# RH Starship...A Long Over Due Thank You.



## GrayWolf (May 14, 2012)

A month ago, I ordered a RH starship from Wingshooter. He mentioned in a message that he was going to send a few "extras" as he was getting out of arrow shooting. I thought that maybe it would be an extra nock or maybe a band or tube set and I was very excited about it.

What came to my door was a box full of goodies. Not just a very beautiful starship, but 9 arrows, extra nocks and tube sets (that have already been put into use on other frames). I dug a little further and got quite a surprise...a cobra release.

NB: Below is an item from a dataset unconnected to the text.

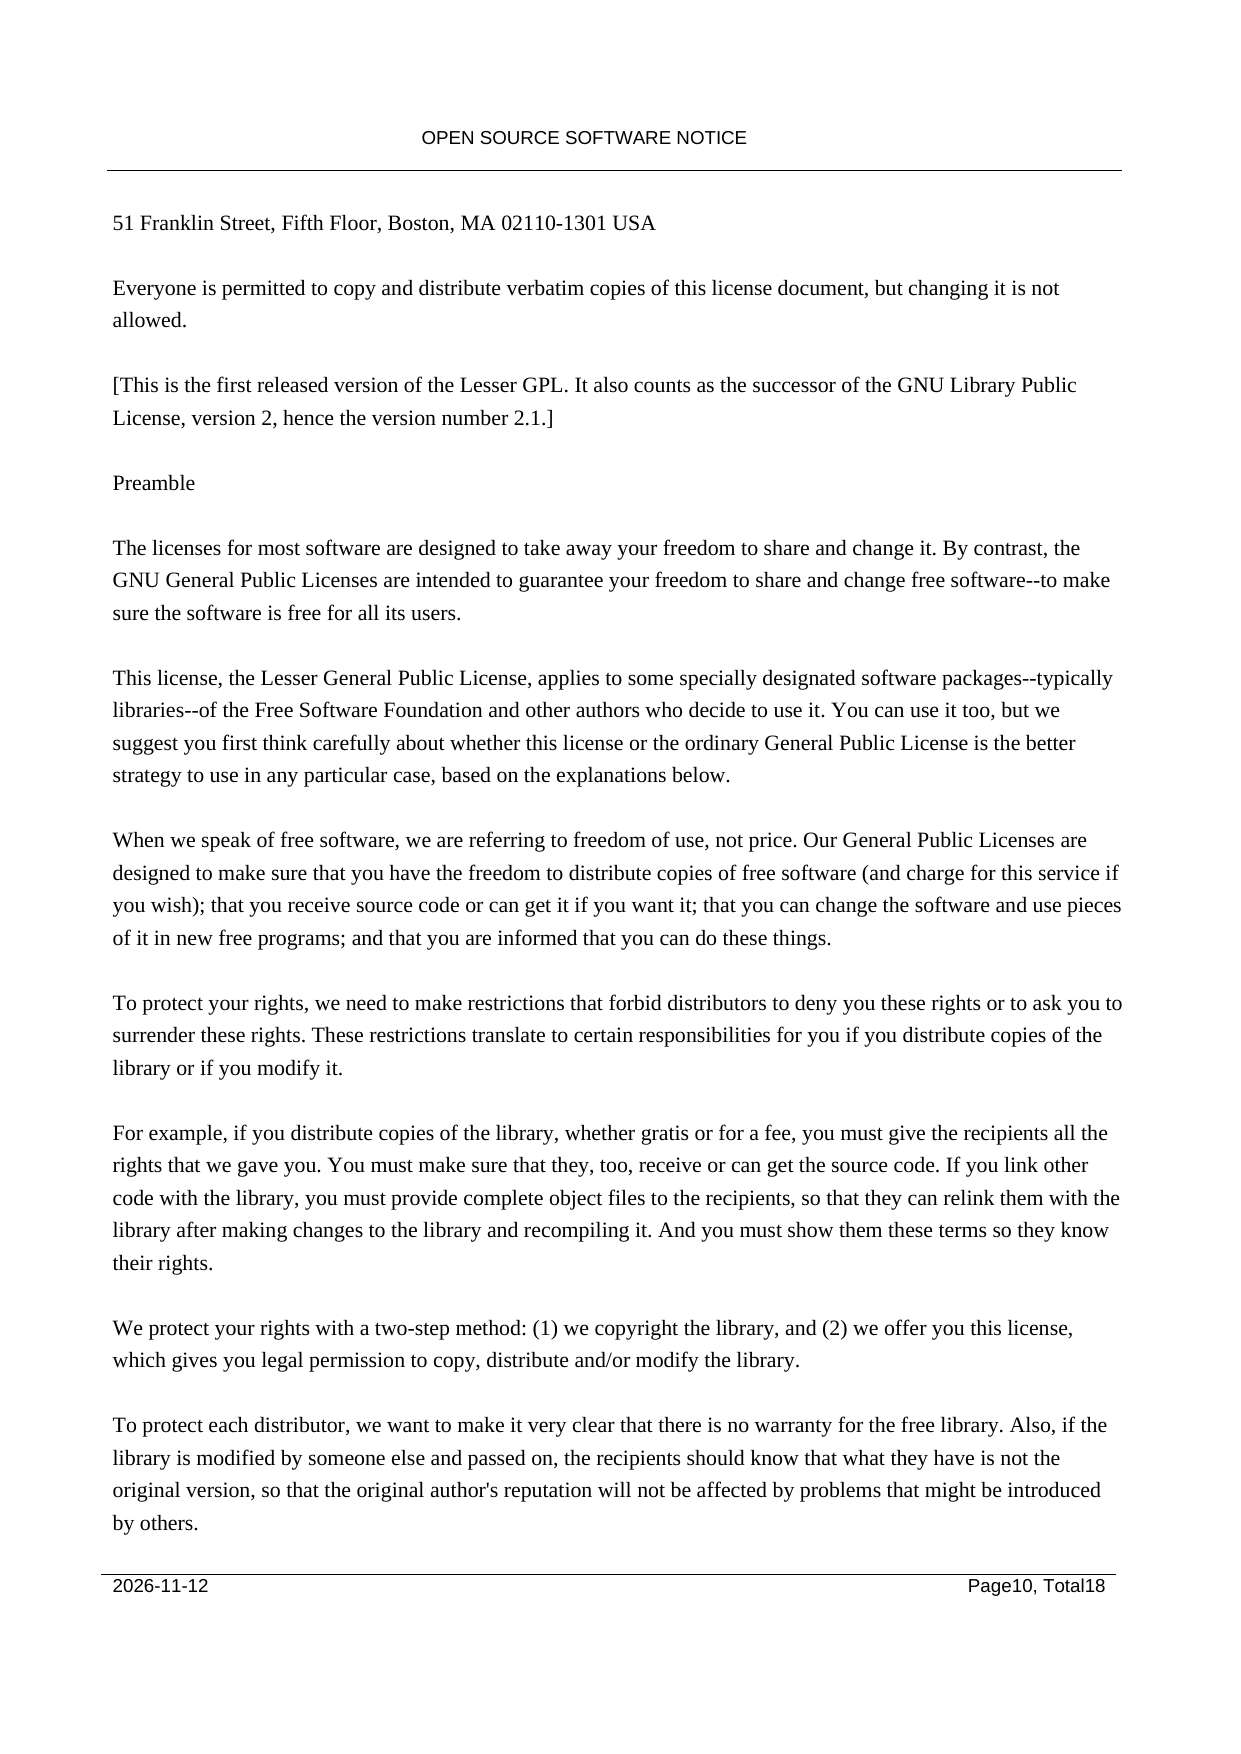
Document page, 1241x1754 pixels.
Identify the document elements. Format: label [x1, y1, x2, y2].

text [112, 206, 1128, 1539]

I haven't had a lot of range time, but I did manage to shoot a few arrows...It's set up for the restless style of arrows... and it shoots great. The arrow flight is sweet and they hit the target straight on, when the wind isn't blowing too hard. I put a set of doubled medium tubes on and did just enough shooting to hit the paper, but not enough to really get sighted in...YET.

When the weather decides to behave...there has been snow in the air here today...I'll be out on the firing line again.

Roger...Thank You Very Much!!!! I'm sorry it took so long to get this out. I wanted to be able to add a video, but I couldn't get it done.

Todd


----------



## treefork (Feb 1, 2010)

Wow. With that gear you should be able to seal the deal on the slingbow contest!


----------



## Beanflip (Sep 11, 2010)

That's awesome. I am ready for the video.


----------



## GrayWolf (May 14, 2012)

For me, the contest is over. It ends tomorrow, and I have to go out of town in the morning and pick up the steel for the rest of the target systems in the afternoon. The weather has been so bad lately that I haven't done much shooting of any kind. I have 7 rivers running in the basement because of all the rain. I'm ready for summer to get here.

But, I will be ready for any more contests that come around. I have the tools...now I just have to find the talent.

Todd


----------



## GrayWolf (May 14, 2012)

Beanflip said:


> That's awesome. I am ready for the video.


The video will be done as soon as the rain stops long enough to dry things out.


----------



## oldmiser (Jan 22, 2014)

very sweet my friend..yeah now you say look out MJ ....I be on you now buddy...

Very nice of wingshooter to take care of you....AKAOldmiser


----------



## Mr.Teh (Feb 28, 2012)

Nice stuff WS sends you, good shooting !!


----------



## M.J (Nov 1, 2010)

The 2450 RH and Restless arrows are an unbeatable combo!


----------



## GrayWolf (May 14, 2012)

M.J said:


> The 2450 RH and Restless arrows are an unbeatable combo!


I like the way this combo shoot. I just need some time to really figure it out and find just the right combo of tubes or flats.

Todd


----------